**Passage**
-- start --

MLCC - Laboratory 1 - Local methods
This lab is about local methods for binary classification on synthetic
data. The goal of the lab is to get familiar with the kNN algorithm and to
get a practical grasp of what we have discussed in class. Follow the
instructions below. Think hard before you call the instructors!
Download:
1. Warm up - data generation
Open the matlab file MixGauss.m
- 1.A
The function MixGauss(means,
sigmas, n) generates dataset [X,Y]
where the X
is composed of mixed classes, each class being generated according
to a Gaussian distribution with given mean and standard deviation. The points in the dataset
X are enumerated
from 1 to
n, and Y
represents the label of each point.
Hint: if the command help MixGauss
fails, this probably means that you have not set up correctly your current working directory'
Have a look at the code or, for a quick help, type "help
MixGauss" on the Matlab shell.
- 1.B Type on the
Matlab shell the commands
[X,
Y] = MixGauss([[0;0],[1;1]],[0.5,0.25],50);
figure(1); title('dataset 1');
scatter(X(:,1),X(:,2),50,Y,'filled'); %type "help scatter" to see
what the parameters mean
title('dataset 1');
- 1.C Now generate
a more complex dataset following the instructions below.
This dataset will be referred hereafter as training dataset.
- Call MixGauss with appropriate
parameters and produce a dataset with four classes: the classes must
live in the 2D space and be centered on the corners of the unit
square (0,0), (0,1) (1,1), (1,0), all with standard deviation 0.3.
The number of points in the dataset is up to you.
[Xtr,C]=MixGauss(....)
- Use the Matlab function "scatter"
to plot the training dataset.
- Manipulate the data so to obtain
a 2-class problem where data on opposite corners share the same
class.
If you produced the data following the centers order provided
above, you may do: Ytr = 2*mod(C,2)-1;
- 1.D Following the
same procedure as above (section 1.C) generate a new set of data
[Xte,Yte] with
the same distribution, hereafter called test dataset.
2. Core - kNN classifier
The k-Nearest Neighbors algorithm (kNN)

-- end --

**Records**
-- start --

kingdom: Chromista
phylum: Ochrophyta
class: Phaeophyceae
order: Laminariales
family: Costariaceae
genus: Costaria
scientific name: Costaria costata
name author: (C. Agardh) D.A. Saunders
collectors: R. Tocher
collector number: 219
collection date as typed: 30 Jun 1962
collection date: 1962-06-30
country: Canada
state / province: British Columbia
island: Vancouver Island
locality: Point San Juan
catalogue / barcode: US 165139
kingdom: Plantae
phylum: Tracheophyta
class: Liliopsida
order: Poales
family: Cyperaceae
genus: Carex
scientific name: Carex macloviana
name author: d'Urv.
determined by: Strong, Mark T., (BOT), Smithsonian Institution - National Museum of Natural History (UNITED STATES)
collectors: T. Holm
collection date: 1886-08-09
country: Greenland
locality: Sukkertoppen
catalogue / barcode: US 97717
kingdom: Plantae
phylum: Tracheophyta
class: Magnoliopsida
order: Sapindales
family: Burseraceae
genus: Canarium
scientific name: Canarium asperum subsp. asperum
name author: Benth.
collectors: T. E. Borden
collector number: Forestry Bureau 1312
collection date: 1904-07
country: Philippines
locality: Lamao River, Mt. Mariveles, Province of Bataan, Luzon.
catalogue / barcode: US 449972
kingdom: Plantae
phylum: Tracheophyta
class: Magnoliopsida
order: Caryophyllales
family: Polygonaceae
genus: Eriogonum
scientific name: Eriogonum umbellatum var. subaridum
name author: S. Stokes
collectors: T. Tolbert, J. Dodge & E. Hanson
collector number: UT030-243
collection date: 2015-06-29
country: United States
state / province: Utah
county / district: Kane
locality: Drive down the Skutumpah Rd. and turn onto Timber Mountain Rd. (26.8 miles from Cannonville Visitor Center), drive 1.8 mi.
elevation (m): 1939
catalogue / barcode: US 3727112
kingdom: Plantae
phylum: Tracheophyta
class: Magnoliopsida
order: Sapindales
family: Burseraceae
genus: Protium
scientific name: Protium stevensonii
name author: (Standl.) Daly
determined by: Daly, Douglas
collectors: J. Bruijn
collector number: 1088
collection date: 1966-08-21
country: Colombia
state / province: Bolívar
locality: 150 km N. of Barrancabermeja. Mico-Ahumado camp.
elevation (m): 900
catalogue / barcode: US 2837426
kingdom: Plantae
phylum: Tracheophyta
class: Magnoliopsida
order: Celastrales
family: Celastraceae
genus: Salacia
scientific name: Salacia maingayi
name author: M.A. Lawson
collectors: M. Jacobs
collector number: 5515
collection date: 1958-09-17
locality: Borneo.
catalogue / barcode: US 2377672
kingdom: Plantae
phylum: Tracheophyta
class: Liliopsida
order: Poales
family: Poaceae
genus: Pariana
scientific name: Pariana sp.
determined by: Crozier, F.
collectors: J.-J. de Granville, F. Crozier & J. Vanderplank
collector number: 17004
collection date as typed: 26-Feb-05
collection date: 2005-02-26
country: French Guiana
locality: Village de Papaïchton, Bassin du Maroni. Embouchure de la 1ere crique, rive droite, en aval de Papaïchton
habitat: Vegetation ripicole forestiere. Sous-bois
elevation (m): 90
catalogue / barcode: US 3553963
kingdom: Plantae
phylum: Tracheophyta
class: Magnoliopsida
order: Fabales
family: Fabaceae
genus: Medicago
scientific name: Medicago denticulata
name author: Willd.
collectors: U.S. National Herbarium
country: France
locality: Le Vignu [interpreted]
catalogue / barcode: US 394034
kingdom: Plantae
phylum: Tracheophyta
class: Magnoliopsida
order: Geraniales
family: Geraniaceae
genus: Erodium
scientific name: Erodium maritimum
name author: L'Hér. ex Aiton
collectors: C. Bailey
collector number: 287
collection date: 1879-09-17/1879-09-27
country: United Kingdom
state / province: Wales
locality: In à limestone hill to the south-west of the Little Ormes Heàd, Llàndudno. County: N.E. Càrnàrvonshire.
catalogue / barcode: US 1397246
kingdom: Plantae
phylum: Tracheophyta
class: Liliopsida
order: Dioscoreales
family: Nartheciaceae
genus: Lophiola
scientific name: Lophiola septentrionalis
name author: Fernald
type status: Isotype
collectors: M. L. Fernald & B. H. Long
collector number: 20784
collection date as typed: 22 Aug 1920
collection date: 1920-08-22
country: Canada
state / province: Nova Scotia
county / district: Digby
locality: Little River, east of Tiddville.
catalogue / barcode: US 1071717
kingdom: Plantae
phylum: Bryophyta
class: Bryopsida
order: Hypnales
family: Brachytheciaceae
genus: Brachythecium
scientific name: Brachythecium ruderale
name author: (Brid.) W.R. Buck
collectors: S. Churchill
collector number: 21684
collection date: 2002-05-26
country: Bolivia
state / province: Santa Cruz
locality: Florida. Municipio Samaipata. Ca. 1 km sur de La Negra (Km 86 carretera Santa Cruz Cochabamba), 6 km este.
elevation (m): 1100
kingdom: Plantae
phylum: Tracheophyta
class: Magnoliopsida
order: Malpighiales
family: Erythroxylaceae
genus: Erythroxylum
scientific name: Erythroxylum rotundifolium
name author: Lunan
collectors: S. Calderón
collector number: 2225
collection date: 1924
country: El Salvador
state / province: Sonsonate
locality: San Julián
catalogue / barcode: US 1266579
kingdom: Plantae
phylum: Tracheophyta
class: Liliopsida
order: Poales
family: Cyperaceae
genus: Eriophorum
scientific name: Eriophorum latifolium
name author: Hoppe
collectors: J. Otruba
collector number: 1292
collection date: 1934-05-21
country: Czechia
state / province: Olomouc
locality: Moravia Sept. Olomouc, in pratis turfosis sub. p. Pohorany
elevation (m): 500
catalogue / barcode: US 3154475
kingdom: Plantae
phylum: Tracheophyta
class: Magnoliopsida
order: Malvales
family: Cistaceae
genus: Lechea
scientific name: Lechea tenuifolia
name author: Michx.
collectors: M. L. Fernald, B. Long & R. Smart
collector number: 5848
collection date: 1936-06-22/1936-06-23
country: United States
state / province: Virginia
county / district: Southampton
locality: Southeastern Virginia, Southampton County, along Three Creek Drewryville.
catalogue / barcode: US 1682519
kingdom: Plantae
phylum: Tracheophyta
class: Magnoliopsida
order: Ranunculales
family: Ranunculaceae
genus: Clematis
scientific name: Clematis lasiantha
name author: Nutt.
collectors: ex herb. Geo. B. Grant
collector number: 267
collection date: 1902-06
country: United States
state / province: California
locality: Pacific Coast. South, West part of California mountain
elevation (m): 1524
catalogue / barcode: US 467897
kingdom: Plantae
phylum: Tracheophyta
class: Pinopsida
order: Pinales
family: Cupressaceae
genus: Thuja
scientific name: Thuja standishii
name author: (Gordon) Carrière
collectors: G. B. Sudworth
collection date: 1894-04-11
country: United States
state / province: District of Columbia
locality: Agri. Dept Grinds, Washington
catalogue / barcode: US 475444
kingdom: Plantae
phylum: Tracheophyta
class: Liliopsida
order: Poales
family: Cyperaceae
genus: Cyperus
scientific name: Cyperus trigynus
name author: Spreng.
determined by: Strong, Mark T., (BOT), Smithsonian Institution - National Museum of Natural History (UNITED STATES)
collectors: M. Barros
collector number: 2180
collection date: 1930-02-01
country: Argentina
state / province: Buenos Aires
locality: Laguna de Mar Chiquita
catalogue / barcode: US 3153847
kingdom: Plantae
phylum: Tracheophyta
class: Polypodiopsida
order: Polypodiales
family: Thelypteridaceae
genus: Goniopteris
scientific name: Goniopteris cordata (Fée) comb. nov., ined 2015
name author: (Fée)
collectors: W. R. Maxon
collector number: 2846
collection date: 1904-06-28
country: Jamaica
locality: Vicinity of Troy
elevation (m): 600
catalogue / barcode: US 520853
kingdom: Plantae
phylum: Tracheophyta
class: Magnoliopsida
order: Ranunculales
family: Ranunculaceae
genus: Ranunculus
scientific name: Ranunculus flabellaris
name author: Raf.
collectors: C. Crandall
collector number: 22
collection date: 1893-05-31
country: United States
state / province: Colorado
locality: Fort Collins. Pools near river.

-- end --

Quote the part of the kNN lab text that opens with the words containing "If you produced" and closes with "Neighbors algorithm (kNN)".

If you produced the data following the centers order provided
above, you may do: Ytr = 2*mod(C,2)-1;
- 1.D Following the
same procedure as above (section 1.C) generate a new set of data
[Xte,Yte] with
the same distribution, hereafter called test dataset.
2. Core - kNN classifier
The k-Nearest Neighbors algorithm (kNN)